本文抜粋
____

フレームワークはもはや流行りとか言うよりもひとつふたつは使っていて当たりまえ…みたいな雰囲気を感じる今日この頃ですが、受託制作で普通のWebサイトを作っていると普段の仕事では早々使う機会がないんじゃないかと思います。(僕だけですかね…?)
Webサービスやゲームのように非同期で通信する要素があるわけでもなく、DBもなくページ内の物量も普通…そんな普通のコーポレートサイトやLPなんかを作るのにフレームワークはややオーバースペックに感じます。
ついでにクライアントから「ちょっとならHTML触れるから自分で更新します」と言われた日には開発環境の導入自体のハードルが高く、そもそもhtmlじゃないフレームワークの導入なんて出来ません。
今回はそんな風に「別に使わなくても仕事は出来るしなぁ」と腰が重かった自分が、自身のポートフォリオサイトをNuxtに作り変えてみた感想を書いていきます。

____

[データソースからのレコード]
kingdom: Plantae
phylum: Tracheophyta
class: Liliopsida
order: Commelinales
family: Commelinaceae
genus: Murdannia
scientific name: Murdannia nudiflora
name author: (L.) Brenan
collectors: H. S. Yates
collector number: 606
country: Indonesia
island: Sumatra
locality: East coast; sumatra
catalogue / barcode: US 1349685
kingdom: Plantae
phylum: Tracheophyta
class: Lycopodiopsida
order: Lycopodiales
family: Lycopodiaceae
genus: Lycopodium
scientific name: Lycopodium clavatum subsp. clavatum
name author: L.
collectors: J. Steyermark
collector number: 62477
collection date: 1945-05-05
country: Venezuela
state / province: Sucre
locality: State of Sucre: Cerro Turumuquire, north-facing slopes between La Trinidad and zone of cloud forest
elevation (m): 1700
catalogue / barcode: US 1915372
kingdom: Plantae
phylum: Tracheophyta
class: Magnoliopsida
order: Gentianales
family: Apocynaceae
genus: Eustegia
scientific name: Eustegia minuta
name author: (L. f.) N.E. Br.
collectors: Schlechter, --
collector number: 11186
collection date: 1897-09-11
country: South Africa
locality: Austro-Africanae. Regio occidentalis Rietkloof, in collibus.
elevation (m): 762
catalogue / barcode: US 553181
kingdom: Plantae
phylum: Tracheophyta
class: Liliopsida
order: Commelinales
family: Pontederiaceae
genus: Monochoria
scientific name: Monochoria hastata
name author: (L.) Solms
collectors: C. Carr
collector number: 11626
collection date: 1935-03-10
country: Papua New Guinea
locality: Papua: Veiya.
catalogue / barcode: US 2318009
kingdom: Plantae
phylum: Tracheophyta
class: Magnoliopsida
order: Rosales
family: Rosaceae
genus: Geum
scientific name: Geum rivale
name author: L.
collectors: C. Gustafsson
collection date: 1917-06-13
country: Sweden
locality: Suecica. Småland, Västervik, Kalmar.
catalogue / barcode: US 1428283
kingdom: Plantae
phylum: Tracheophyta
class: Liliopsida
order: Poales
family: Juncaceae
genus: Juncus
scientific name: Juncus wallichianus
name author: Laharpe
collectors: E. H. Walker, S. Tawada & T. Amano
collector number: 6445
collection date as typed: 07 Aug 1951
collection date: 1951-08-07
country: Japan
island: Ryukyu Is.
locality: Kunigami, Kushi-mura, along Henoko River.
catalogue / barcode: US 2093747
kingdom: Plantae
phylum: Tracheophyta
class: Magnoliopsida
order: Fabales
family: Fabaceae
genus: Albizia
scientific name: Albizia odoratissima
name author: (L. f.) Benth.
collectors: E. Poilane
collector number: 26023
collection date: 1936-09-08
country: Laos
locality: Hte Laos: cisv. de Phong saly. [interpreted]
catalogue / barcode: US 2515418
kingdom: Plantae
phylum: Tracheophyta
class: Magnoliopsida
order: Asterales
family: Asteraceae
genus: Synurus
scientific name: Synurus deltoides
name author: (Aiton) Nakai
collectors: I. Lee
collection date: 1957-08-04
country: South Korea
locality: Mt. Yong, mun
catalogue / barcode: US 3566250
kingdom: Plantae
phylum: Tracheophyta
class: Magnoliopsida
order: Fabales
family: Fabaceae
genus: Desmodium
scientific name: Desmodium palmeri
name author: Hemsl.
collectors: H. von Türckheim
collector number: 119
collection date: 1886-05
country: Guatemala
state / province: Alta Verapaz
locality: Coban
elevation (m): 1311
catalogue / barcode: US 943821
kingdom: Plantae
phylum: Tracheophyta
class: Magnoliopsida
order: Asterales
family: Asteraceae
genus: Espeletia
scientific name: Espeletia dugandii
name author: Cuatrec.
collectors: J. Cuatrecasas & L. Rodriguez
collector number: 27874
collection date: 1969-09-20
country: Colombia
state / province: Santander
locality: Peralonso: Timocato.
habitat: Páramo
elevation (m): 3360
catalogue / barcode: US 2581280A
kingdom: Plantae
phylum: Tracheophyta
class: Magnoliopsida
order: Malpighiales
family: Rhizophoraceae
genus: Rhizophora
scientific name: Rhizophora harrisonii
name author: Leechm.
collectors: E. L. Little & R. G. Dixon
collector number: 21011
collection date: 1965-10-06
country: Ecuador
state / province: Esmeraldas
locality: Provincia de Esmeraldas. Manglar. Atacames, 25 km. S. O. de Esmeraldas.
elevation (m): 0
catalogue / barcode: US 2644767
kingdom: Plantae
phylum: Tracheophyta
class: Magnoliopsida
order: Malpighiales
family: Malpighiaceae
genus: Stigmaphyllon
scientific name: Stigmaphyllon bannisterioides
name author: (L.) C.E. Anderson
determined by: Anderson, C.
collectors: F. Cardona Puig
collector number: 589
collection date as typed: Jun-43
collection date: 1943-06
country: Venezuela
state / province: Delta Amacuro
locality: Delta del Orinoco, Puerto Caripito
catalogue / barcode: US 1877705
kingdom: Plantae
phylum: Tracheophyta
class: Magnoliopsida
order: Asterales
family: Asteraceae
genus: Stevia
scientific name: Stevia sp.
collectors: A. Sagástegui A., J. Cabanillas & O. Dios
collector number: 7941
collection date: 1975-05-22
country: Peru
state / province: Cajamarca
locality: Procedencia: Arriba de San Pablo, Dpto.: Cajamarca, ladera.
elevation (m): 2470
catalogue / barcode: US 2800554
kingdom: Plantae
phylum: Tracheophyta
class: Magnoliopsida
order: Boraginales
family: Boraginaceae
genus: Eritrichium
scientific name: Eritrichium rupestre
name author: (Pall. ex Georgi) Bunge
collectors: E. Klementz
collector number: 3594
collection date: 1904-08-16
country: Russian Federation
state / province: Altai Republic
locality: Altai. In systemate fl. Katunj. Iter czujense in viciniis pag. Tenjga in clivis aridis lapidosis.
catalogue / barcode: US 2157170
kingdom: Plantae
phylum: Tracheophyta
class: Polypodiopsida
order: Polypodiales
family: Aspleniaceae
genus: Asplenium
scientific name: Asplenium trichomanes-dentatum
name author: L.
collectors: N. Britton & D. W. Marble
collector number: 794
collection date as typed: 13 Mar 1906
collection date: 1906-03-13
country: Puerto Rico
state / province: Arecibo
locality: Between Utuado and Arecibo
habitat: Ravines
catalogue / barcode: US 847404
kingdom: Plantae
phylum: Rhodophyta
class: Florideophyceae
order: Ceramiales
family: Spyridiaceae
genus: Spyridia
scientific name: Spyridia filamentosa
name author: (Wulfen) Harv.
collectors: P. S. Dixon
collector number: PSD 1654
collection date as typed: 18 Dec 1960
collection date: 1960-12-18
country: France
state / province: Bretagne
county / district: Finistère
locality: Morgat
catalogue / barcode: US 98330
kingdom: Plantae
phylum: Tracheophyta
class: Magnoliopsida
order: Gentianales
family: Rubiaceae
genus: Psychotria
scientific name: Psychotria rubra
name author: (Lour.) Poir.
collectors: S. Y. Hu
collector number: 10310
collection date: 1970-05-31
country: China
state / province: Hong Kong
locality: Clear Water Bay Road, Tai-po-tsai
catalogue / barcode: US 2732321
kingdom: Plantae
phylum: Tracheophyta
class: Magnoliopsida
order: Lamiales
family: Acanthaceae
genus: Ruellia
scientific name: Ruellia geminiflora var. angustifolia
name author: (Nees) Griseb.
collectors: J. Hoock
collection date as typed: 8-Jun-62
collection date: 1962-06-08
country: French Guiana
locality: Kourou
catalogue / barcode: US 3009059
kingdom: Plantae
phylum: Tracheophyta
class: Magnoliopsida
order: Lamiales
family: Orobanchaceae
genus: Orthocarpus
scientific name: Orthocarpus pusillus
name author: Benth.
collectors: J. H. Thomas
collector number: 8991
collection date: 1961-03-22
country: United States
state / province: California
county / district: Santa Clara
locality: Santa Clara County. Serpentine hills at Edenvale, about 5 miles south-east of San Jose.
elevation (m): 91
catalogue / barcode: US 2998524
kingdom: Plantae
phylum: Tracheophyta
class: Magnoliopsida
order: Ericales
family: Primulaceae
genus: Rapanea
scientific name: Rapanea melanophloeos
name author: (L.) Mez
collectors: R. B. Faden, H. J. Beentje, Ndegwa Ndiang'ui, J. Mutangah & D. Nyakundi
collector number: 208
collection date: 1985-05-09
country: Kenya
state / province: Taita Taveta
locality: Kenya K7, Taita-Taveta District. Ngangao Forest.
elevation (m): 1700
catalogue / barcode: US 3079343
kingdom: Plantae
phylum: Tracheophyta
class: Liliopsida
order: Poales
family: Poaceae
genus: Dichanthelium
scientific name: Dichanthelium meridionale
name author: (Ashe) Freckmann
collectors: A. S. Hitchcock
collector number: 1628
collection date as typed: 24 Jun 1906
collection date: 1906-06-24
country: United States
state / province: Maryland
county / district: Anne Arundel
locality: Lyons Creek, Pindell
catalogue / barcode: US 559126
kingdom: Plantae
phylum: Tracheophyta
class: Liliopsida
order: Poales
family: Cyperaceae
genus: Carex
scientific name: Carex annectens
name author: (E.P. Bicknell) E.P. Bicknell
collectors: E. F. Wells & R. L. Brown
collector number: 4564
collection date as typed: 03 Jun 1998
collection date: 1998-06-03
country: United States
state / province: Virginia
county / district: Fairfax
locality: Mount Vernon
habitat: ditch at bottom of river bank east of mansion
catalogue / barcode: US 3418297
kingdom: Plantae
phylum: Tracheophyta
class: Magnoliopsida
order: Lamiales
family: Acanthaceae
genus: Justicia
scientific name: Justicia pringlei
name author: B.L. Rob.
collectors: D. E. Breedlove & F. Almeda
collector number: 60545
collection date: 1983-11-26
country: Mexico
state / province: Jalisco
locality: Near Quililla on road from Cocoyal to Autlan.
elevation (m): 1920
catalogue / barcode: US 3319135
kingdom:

____

やること
a: 本文に出てくる「サイト」で終わる語を、登場順にすべて挙げて。
b: 一覧のうち、「collection date: 1917-06-13」を含む行から「elevation (m): 3360」を含む行まで（両端の行も含む）を、JSONの文字列リストに書き換えてください。1行を1つの文字列とし、空行は除きます。

最終回答
a: Webサイト、コーポレートサイト、ポートフォリオサイト

b:
[
  "collection date: 1917-06-13",
  "country: Sweden",
  "locality: Suecica. Småland, Västervik, Kalmar.",
  "catalogue / barcode: US 1428283",
  "kingdom: Plantae",
  "phylum: Tracheophyta",
  "class: Liliopsida",
  "order: Poales",
  "family: Juncaceae",
  "genus: Juncus",
  "scientific name: Juncus wallichianus",
  "name author: Laharpe",
  "collectors: E. H. Walker, S. Tawada & T. Amano",
  "collector number: 6445",
  "collection date as typed: 07 Aug 1951",
  "collection date: 1951-08-07",
  "country: Japan",
  "island: Ryukyu Is.",
  "locality: Kunigami, Kushi-mura, along Henoko River.",
  "catalogue / barcode: US 2093747",
  "kingdom: Plantae",
  "phylum: Tracheophyta",
  "class: Magnoliopsida",
  "order: Fabales",
  "family: Fabaceae",
  "genus: Albizia",
  "scientific name: Albizia odoratissima",
  "name author: (L. f.) Benth.",
  "collectors: E. Poilane",
  "collector number: 26023",
  "collection date: 1936-09-08",
  "country: Laos",
  "locality: Hte Laos: cisv. de Phong saly. [interpreted]",
  "catalogue / barcode: US 2515418",
  "kingdom: Plantae",
  "phylum: Tracheophyta",
  "class: Magnoliopsida",
  "order: Asterales",
  "family: Asteraceae",
  "genus: Synurus",
  "scientific name: Synurus deltoides",
  "name author: (Aiton) Nakai",
  "collectors: I. Lee",
  "collection date: 1957-08-04",
  "country: South Korea",
  "locality: Mt. Yong, mun",
  "catalogue / barcode: US 3566250",
  "kingdom: Plantae",
  "phylum: Tracheophyta",
  "class: Magnoliopsida",
  "order: Fabales",
  "family: Fabaceae",
  "genus: Desmodium",
  "scientific name: Desmodium palmeri",
  "name author: Hemsl.",
  "collectors: H. von Türckheim",
  "collector number: 119",
  "collection date: 1886-05",
  "country: Guatemala",
  "state / province: Alta Verapaz",
  "locality: Coban",
  "elevation (m): 1311",
  "catalogue / barcode: US 943821",
  "kingdom: Plantae",
  "phylum: Tracheophyta",
  "class: Magnoliopsida",
  "order: Asterales",
  "family: Asteraceae",
  "genus: Espeletia",
  "scientific name: Espeletia dugandii",
  "name author: Cuatrec.",
  "collectors: J. Cuatrecasas & L. Rodriguez",
  "collector number: 27874",
  "collection date: 1969-09-20",
  "country: Colombia",
  "state / province: Santander",
  "locality: Peralonso: Timocato.",
  "habitat: Páramo",
  "elevation (m): 3360"
]